Randomised controlled trial investigating therapy for bipolar inter-episode symptoms

ISRCTN ISRCTN18207465
DOI https://doi.org/10.1186/ISRCTN18207465
IRAS number 335983
Secondary identifying numbers IRAS 335983, CPMS 60510
Submission date
04/03/2024
Registration date
13/03/2024
Last edited
17/02/2025
Recruitment status
Recruiting
Overall study status
Ongoing
Condition category
Mental and Behavioural Disorders
Prospectively registered
Protocol
Statistical analysis plan
Results
Individual participant data
Record updated in last year

Plain English Summary

Background and study aims
Some people with bipolar disorder experience ongoing low mood or mood swings outside of full episodes of depression or mania. This might be associated with a sense of never feeling properly “well”, or of not having extended periods of stable mood.
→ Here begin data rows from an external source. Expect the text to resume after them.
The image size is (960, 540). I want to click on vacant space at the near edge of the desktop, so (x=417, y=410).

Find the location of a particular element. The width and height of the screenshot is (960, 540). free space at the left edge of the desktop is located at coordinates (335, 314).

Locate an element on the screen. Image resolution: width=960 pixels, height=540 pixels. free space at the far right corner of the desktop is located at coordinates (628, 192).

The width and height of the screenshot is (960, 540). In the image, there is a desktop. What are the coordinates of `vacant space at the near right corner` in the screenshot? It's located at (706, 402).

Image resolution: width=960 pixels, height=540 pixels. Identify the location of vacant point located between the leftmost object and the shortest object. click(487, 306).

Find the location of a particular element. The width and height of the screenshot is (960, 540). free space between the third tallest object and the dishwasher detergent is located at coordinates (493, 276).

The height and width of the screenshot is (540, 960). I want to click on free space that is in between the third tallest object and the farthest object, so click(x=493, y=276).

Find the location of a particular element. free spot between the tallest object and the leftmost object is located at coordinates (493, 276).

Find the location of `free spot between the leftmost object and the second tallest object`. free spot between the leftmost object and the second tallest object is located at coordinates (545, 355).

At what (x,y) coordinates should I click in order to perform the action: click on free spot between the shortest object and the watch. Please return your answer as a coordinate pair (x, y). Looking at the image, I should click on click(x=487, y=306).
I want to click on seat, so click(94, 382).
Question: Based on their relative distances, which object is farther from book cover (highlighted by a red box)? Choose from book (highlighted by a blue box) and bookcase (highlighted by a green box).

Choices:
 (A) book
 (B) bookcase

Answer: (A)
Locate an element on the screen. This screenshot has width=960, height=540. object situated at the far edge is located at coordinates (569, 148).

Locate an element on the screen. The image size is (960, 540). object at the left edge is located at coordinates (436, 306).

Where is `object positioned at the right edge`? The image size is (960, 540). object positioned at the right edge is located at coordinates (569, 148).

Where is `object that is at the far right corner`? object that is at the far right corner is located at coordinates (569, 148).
Most of the research that has looked at psychological therapies for people with bipolar disorder has focussed on helping people recover from periods of major depression, or on reducing the chance of having another major episode. These are important issues to address, however, we do not yet have a therapy that is specifically designed to address ongoing symptoms. Researchers have been working on developing such a therapy. The long-term aim is to help the NHS to offer a treatment that can support people with bipolar disorder who would particularly like support with persisting low mood or mood swings.
This study is to test out aspects of the therapy and of the research processes in preparation for being able to run a large clinical trial in future. This study cannot give the final answer on whether the therapy works in general: a larger study is needed for this. However, this small study is a necessary step towards a bigger trial.

Who can participate?
People with ongoing symptoms of bipolar disorder between major episodes

What does the study involve?
The study involves either receiving the new therapy or continuing with usual care without receiving the new therapy. This is decided at random and there is a 50% chance of receiving the therapy. Throughout the study there are several questionnaires to complete at different time points over 12 months.

What are the possible benefits and risks of participating?
Behavioural therapies for people with depression and for people with emotional instability have been found to be beneficial overall, and early-stage studies with people with bipolar disorder suggest that this may be a helpful approach.
The researchers do not anticipate that this therapy programme will place participants at any more risk than they would face if they attended other therapeutic programmes.

Where is the study run from?
Exeter Clinical Trials Unit at the University of Birmingham (UK)

When is the study starting and how long is it expected to run for?
September 2023 to November 2026

Who is funding the study?
National Institute for Health and Care Research (NIHR) (UK)

Who is the main contact?
Dr Kim Wright, k.a.wright@exeter.ac.uk

Contact information

Prof Kim Wright
Scientific, Principal Investigator

Washington Signer Labs
Perry Road
Exeter
EX44QG
United Kingdom

Phone +44 (0)1392725227
Email K.A.Wright@exeter.ac.uk
Dr Study Team
Public

-
-
-
United Kingdom

Email stabilise@exeter.ac.uk

Study information

Study designTwo-arm randomized parallel controlled feasibility trial
Primary study designInterventional
Secondary study designRandomised controlled trial
Study setting(s)University/medical school/dental school, Other
Study typeTreatment
Participant information sheet Not available in web format, please use contact details to request a participant information sheet
Scientific titleThe clinical and cost-effectiveness of behavioural therapy for interepisode bipolar symptoms (STABILISE): a feasibility study
Study acronymSTABILISE
Study hypothesisAssessment of the acceptability and feasibility of a future trial.
Ethics approval(s)

Approved 18/01/2024, East of England - Cambridge East Research Ethics Committee (2 Redman Place, London, EC20 1JQ, United Kingdom; +44 (0)2071048181; CambridgeEast.REC@hra.nhs.uk), ref: 24/EE/0018

ConditionBipolar disorder
InterventionThis is a feasibility study with two arms: usual care + the new therapy, and usual care only. 60 participants will be randomised to these two arms, with half receiving each.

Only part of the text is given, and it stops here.